*Texte de l'exercice*.
---*---

Critiquée pour sa complexité, l’aide de l’État aux activités énergivores vient de ressortir dans une version que le gouvernement estime plus "simple" et plus "rapide" que ses précédentes moutures — Photo : ArcelorMittal

On oublie tout et on recommence, encore. L’aide aux entreprises les plus gourmandes en énergie (re)fait peau neuve, dans une version qui se veut plus "efficace", "simple" et "rapide". À vrai dire, il sera difficile de faire pire que le dispositif précédent. Jugé bien trop complexe, il a été largement boudé depuis son lancement : sur les 3 milliards d’euros prévus pour cette aide dans le "plan de résilience", l’État n’en a distribué que 0,4 % en moins de cinq mois, selon Le Parisien. Soit 12 millions d’euros. Une goutte d’eau, alors qu’au même moment, pourtant, la flambée des prix mettait le feu aux poudres dans les entreprises.

---*---

*Données fournies*.
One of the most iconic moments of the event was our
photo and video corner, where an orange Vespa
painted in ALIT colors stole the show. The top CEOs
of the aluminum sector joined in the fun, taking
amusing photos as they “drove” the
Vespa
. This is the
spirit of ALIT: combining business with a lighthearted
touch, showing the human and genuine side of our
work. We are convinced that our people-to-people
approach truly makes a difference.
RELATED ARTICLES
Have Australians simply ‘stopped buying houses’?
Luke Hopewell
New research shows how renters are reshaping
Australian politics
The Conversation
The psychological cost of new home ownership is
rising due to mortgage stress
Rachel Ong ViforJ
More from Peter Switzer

---*---

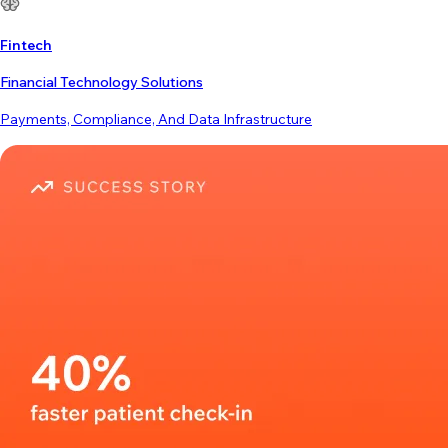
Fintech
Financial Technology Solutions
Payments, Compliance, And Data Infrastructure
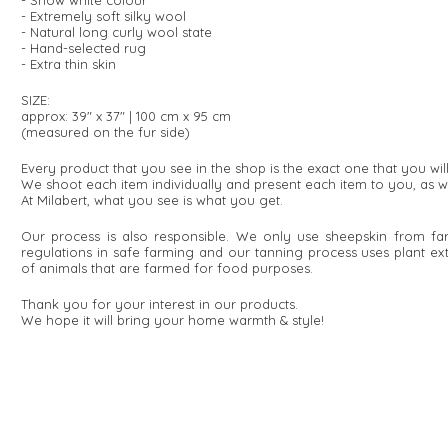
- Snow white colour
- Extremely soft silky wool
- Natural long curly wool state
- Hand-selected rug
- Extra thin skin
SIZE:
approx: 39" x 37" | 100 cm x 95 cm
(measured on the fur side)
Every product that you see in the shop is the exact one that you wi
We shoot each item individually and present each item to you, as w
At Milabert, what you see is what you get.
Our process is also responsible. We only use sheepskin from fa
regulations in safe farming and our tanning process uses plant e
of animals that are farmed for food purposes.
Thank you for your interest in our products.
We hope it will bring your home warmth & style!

---*---

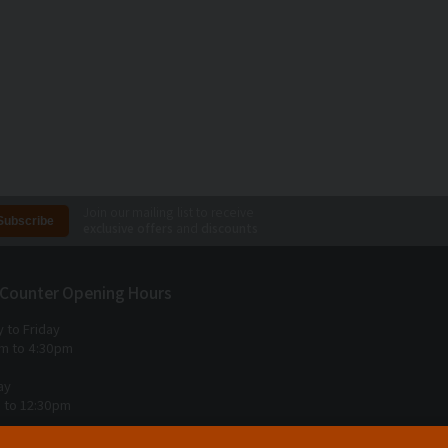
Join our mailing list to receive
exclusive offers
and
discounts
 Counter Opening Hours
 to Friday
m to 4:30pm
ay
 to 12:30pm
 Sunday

---*---

*Consigne 1*. D'après le texte sur l'aide aux entreprises énergivores, quelle part des 3 milliards d'euros prévus l'État avait-il distribuée en moins de cinq mois ?
*Consigne 2*. Poursuivez, s'il vous plaît, le texte sur l'aide aux entreprises énergivores après sa dernière phrase.
Les enregistrements n'ont aucun rôle ici.

*Réponse 1*. 0,4 %, soit 12 millions d'euros.

*Réponse 2*.
Cette fois, le ministère de l’Économie espère avoir trouvé la bonne formule, grâce à une série de simplifications, promises de longue date… mais pas rétroactives. Autrement dit, elles ne sont valables que pour les demandes visant les dépenses de gaz et d’électricité à partir de septembre. Les anciens critères, plus restrictifs, restent donc en vigueur pour les périodes précédentes, de mars à août. Autre précision : les changements annoncés ce week-end, de manière étonnamment discrète, au vu des attentes et des besoins, doivent encore être confirmés par décret.

Un "guichet" d’aides à trois étages

Présenté désormais comme un "guichet", le dispositif se décompose toujours en trois étages. Le premier, plafonné à 4 millions d’euros (contre 2 M€ jusqu’à présent), se veut plus généraliste, quand les deux autres, limités respectivement à 50 et 150 millions (au lieu de 25 et 50 M€), ciblent davantage les ETI et grandes entreprises les plus gourmandes en énergie et exposées à la concurrence internationale.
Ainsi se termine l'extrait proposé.